With those improved on-farm practices, Goehring said the agricultural component of water pollution logically should be decreasing, so it makes no sense to him that agriculture continues to be blamed for increasing pollution loads. He believes that warrants a look at what else is going on in the watershed.
Phosphorus issue
The Corps' issue is not a small matter. The nutrient-laden sediment, which the Corps originally intended to dump as a slurry into the river's water, was enough to cover 40,000-60,000 acres to a depth of 5 ft., according to its calculations.
While the Missouri Clean Water Commission did not object to creating the endangered fish habitat, it concluded that the massive dumping would seriously degrade water quality.
The sediment flowing downstream contained natural phosphorus tied up in the soil particles. While that phosphorus would be stable in fresh water, it would be chemically released when it hit the salty water in the Gulf, the commission noted.
Pointing to Clean Water Act requirements, the commission demanded that the Corps dispose of the soil in a way that would not load phosphorus into the water.
Using the Corps' own figures, the commission calculated that the proposed dumping would add 548 million tons of soil to the water with a whopping 358,403 tons of total phosphorus, according to Kristin Perry, a Missouri attorney and former chair of the Missouri Clean Water Commission. She was the chair when the commission refused to issue permits and ordered the Corps to stop the dumping in 2007.
She said the Corps' soil test showed that the dredged river sediment contained 653 parts per million of phosphorus, but she noted in a briefing paper that EPA's Task Force on Hypoxia "recommends that all municipalities limit their discharge to 0.03 ppm of phosphorus. Hog lagoon effluent, by comparison, is less than 100 ppm, (and) hog lagoons are not dumped into any river."

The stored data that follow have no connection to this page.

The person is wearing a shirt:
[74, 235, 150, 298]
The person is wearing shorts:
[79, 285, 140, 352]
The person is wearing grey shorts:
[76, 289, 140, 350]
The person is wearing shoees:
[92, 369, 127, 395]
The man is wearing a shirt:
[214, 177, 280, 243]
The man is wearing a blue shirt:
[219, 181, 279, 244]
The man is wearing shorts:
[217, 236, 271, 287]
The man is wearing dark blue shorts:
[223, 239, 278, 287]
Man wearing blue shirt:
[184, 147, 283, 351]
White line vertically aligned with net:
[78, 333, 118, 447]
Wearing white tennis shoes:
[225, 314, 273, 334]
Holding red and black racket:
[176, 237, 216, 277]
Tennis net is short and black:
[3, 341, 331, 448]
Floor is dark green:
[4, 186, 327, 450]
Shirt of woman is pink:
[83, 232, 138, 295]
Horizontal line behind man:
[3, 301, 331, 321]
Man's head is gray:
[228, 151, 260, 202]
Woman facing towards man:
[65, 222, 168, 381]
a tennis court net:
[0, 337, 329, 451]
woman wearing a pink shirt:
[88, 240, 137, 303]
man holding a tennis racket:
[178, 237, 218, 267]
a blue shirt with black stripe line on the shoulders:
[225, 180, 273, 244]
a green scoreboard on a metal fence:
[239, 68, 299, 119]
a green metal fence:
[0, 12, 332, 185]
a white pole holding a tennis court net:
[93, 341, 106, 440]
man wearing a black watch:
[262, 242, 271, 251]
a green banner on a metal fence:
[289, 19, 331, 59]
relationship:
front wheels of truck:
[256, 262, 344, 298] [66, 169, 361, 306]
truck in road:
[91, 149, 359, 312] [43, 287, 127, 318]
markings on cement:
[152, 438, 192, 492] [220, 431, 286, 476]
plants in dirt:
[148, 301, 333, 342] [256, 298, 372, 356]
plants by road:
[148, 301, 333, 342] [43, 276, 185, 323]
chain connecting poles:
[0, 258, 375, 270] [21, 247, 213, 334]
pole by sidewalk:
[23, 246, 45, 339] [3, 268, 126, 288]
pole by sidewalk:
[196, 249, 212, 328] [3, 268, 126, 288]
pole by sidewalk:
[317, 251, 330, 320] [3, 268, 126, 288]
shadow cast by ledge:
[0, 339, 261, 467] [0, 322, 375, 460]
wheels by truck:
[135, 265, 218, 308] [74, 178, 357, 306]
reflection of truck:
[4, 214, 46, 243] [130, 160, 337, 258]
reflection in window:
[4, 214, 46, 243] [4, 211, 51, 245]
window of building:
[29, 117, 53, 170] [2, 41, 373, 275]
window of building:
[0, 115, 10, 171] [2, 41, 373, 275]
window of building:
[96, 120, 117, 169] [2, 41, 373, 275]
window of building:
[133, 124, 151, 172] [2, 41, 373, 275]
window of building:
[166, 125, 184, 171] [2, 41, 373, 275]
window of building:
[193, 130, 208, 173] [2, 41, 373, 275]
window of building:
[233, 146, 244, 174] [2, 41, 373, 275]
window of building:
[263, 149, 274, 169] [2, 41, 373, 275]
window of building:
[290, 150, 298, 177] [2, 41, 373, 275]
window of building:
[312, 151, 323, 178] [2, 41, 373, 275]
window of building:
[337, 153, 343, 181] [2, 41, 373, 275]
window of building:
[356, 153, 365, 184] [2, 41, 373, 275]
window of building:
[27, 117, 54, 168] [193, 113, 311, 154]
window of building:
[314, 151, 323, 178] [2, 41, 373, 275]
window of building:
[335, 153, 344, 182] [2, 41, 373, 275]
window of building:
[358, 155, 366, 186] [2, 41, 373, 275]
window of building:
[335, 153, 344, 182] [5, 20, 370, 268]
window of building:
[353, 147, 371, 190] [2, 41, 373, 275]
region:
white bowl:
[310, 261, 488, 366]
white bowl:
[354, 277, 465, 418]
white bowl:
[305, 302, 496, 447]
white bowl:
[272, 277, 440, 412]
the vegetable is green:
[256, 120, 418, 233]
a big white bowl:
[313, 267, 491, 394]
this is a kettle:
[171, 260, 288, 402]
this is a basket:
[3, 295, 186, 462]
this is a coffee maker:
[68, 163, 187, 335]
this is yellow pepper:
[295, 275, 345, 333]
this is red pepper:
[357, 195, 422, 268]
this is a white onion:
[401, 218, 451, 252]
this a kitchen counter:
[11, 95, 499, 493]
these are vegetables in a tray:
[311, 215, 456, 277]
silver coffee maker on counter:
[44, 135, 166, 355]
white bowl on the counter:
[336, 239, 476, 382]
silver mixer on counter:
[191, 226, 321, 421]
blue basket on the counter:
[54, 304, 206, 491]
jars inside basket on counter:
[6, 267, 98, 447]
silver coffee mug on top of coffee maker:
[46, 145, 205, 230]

News that the Gulf's dead zone shrank to half its average size in 2009 -- after the dumping stopped in early 2008 -- prompted Perry to note, "We can't say the moratorium caused the reduction. We are saying we don't know, and no one is investigating. It is an amazing coincidence, and there needs to be further investigation."
Meanwhile, Goehring worried not only about phosphorus pollution from the dumping but the Corps' scheme to wash it down the river.
"The U.S. spends an estimated $2 billion annually to save some 450 million tons of soil. Surely, the Corps can find a better use for this valuable resource," Goehring said.